Supreme Court of Florida.
David C. Beers of Beers, Jack, Tudhope & Wyatt, P.A., Orlando, for petitioner.
Lamar D. Oxford of Dean, Ringers, Morgan & Lawton, Orlando, for respondent.
GRIMES, Justice.
We review Stupak v. Winter Park Leasing, Inc., 563 So. 2d 1102 (Fla. 5th DCA 1990). The basis for our jurisdiction lies in the fact that the district court of appeal rendered a per curiam decision in reliance upon Kraemer v. General Motors Acceptance Corp., 556 So. 2d 431 (Fla. 2d DCA 1989), a case which this Court subsequently accepted for review. Art. V, ยง 3(b)(3), Fla. Const.; Jollie v. State, 405 So. 2d 418 (Fla. 1981).
*284 Jeffrey Stupak was injured while riding in a car driven by David Flory. Flory rented the car from Major Rent-A-Car, which leased it from Winter Park Leasing, Inc., under a master lease agreement covering a number of vehicles. Stupak sued Flory, Major Rent-A-Car, and Winter Park Leasing, Inc. The trial court entered summary judgment for Winter Park Leasing, Inc. The district court of appeal affirmed without discussion, citing Kraemer. In Kraemer, the district court of appeal held that the lessor of a vehicle under a long-term lease agreement was not the beneficial owner of the vehicle and could not be held liable for injuries caused when the vehicle was involved in an accident after the lessee loaned the car to a third party.
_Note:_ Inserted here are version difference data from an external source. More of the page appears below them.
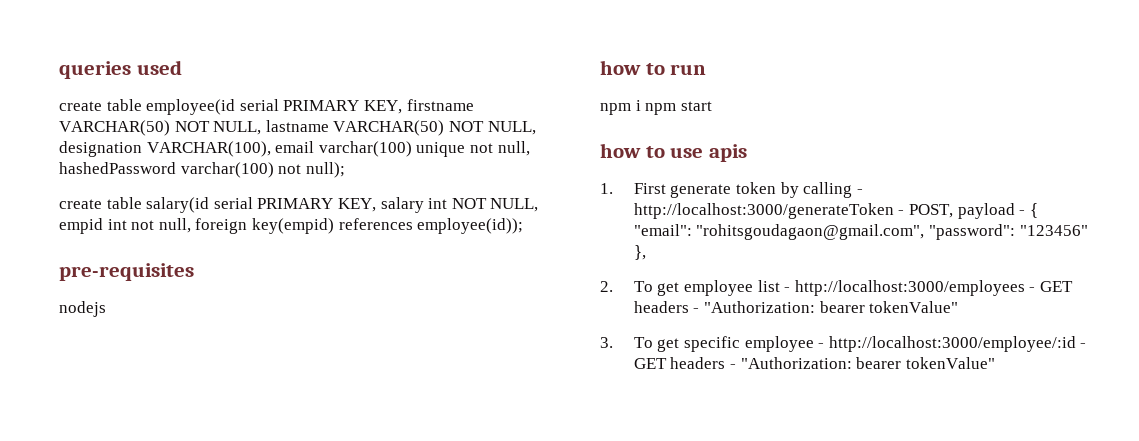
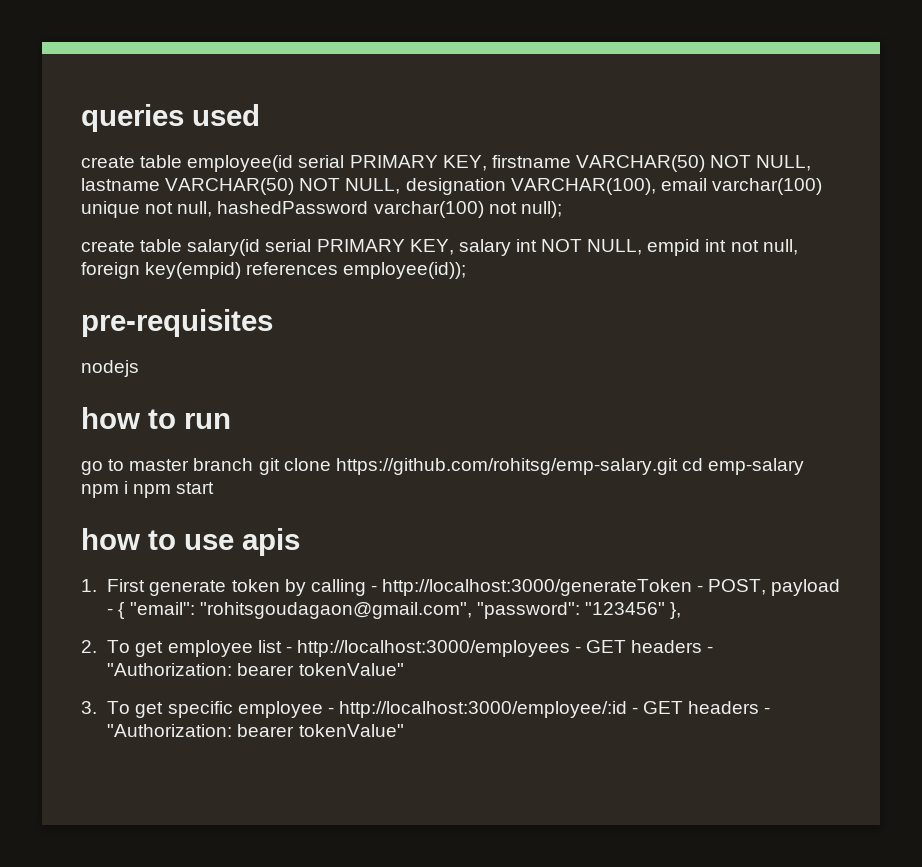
(707, 69) none -> [81,458,805,475] go to master branch git clone https://github.com/rohitsg/emp-salary.git cd emp-salary

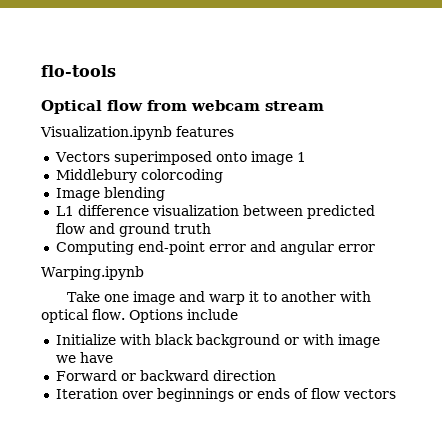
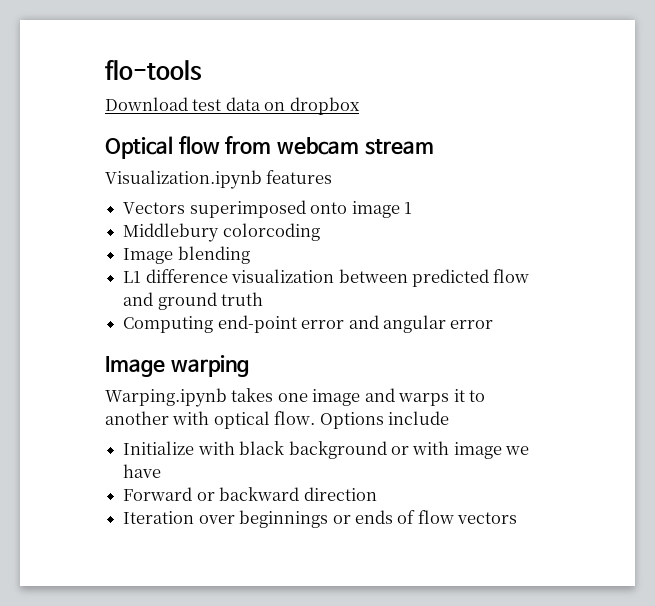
(116, 71) none -> [105,97,360,115] // Download test data on dropbox
(375, 248) none -> [105,355,249,377] // Image warping
[67,291,101,302] // Take -> [231,388,274,402] takes
[209,294,246,305] warp -> [398,393,450,406] warps

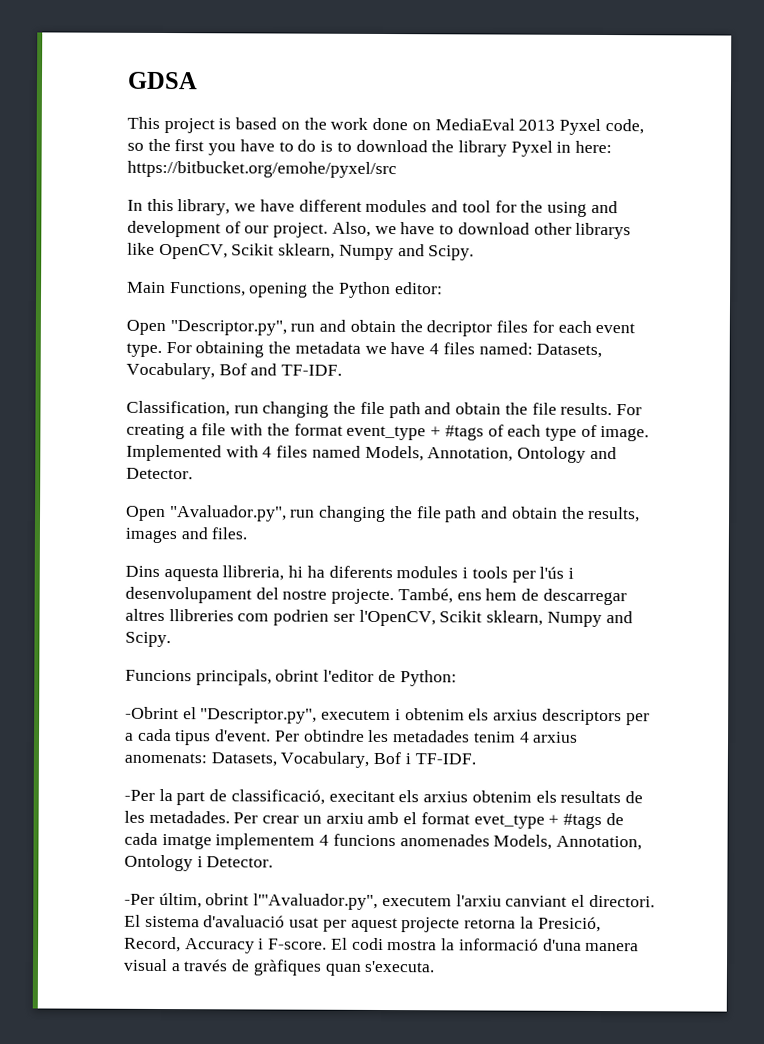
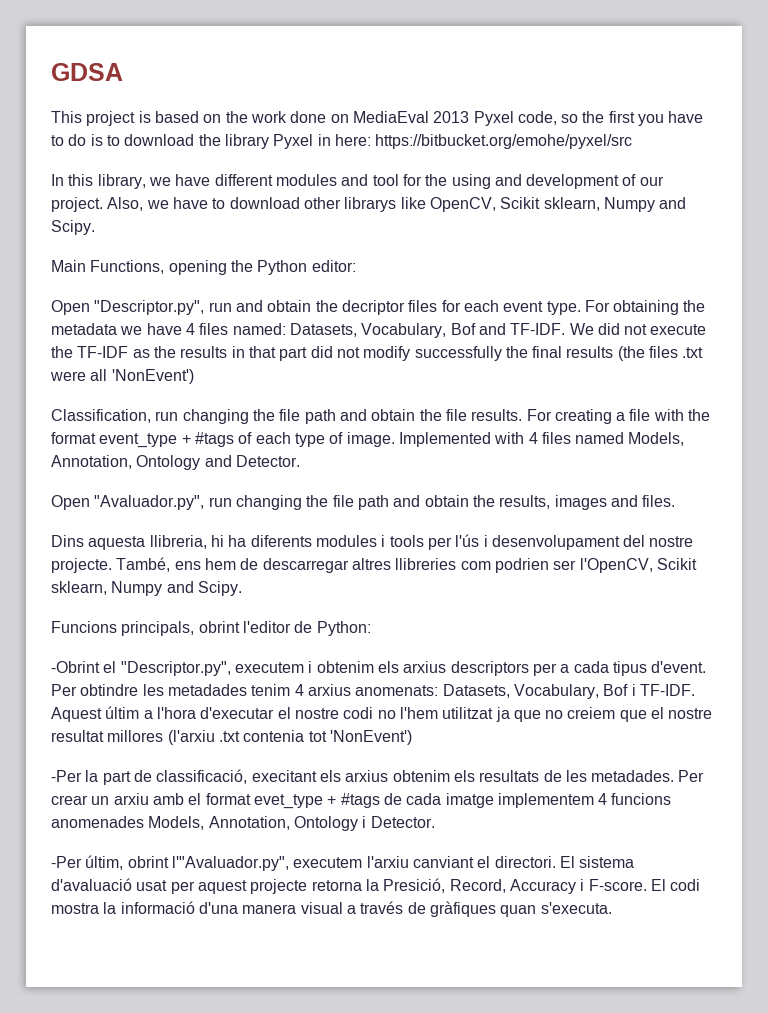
(343, 370) none -> [569,323,707,335] [51,346,704,361] [50,369,194,384] We did not execute the TF-IDF as the results in that part did not modify successfully the final results (the files .txt were all 'NonEvent')
(476, 759) none -> [51,706,713,722] [51,730,412,745] Aquest últim a l'hora d'executar el nostre codi no l'hem utilitzat ja que no creiem que el nostre resultat millores (l'arxiu .txt contenia tot 'NonEvent')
In an opinion issued after the Fifth District Court of Appeal's opinion in this case, this Court quashed the lower court's decision in Kraemer and held that the lessor could be held liable under the dangerous instrumentality doctrine. Kraemer v. General Motors Acceptance Corp., 572 So. 2d 1363 (Fla. 1990). The material provisions of the lease agreements at issue here and in Kraemer are the same.[1] In view of our decision in Kraemer, the lower court's reliance here on the district court of appeal's opinion in that case is in error.
Winter Park Leasing, Inc., argues, however, that the trial court ordered summary judgment due to Flory's "theft or conversion" of the vehicle and that this Court should approve the result reached below on that basis. The rental agreement between Flory and Major Rent-A-Car expired on November 1, p.m., 1987. The accident occurred at approximately 2 a.m., November 2, 1987. The contract specifies that vehicles not returned by the due date are considered theft by conversion. In Susco Car Rental System v. Leonard, 112 So. 2d 832 (Fla. 1959), this Court held that, under the dangerous instrumentality doctrine, the owner of a rented vehicle may be held responsible for damages resulting from the operation of the vehicle by someone other than the person to whom it was rented, even though the operation was contrary to the express terms of the rental agreement. The Court went on to observe that "when control of such a vehicle is voluntarily relinquished to another, only a breach of custody amounting to a species of conversion or theft will relieve an owner of responsibility for its use or misuse." Id. at 835-36.
The question of whether Flory's use of the car beyond the expiration date of the rental agreement constituted a theft or conversion is a genuine issue of material fact which precludes summary judgment in this case. See Tribbitt v. Crown Contractors, Inc., 513 So. 2d 1084 (Fla. 1st DCA 1987) (reversing summary judgment for lessor and car owner where issue remained as to whether driver's use of car amounted to theft or conversion). The only evidence before the trial court on this question is conflicting. The rental agreement states that vehicles not returned by the due date are considered theft by conversion. However, the agreement also suggests that the rental company does not treat late returns as thefts or conversions for at least the first twenty-four hours after expiration of the rental term.[2] There are no depositions or affidavits of Flory, Stupak, or any other witness bearing on whether the vehicle had been stolen or converted. As the movant, Winter Park Leasing, Inc., failed to carry the requisite burden for obtaining a summary judgment. American Crime Prevention Corp. v. Computerized Monitoring *285 Serv., Inc., 539 So. 2d 1175 (Fla. 5th DCA 1989).
We quash the decision below and remand for further proceedings.
It is so ordered.
SHAW, C.J., and OVERTON, McDONALD, BARKETT, KOGAN and HARDING, JJ., concur.
[1] Both lease agreements prohibited the operation of the vehicle by certain drivers, limited the geographic area in which the car could be operated, and prohibited certain uses of the vehicle. Both leases provided that the agreement was one of leasing only and that the lessee did not acquire any right, title, or interest in the vehicle.
[2] The rental agreement provides:
RENTER agrees that if he has not returned said vehicle to the station from which it was rented within 24 hours after the time and date herein agreed upon for its return, or, if the vehicle is abandoned he will bear all expenses incurred by the Company in attempting to locate and recover said vehicle, and hereby waives all recourse against the Company or any other person reponsbile for RENTER'S arrest and prosecution even though renter may consider such arrest or prosecution to be false, malicious and unjustified.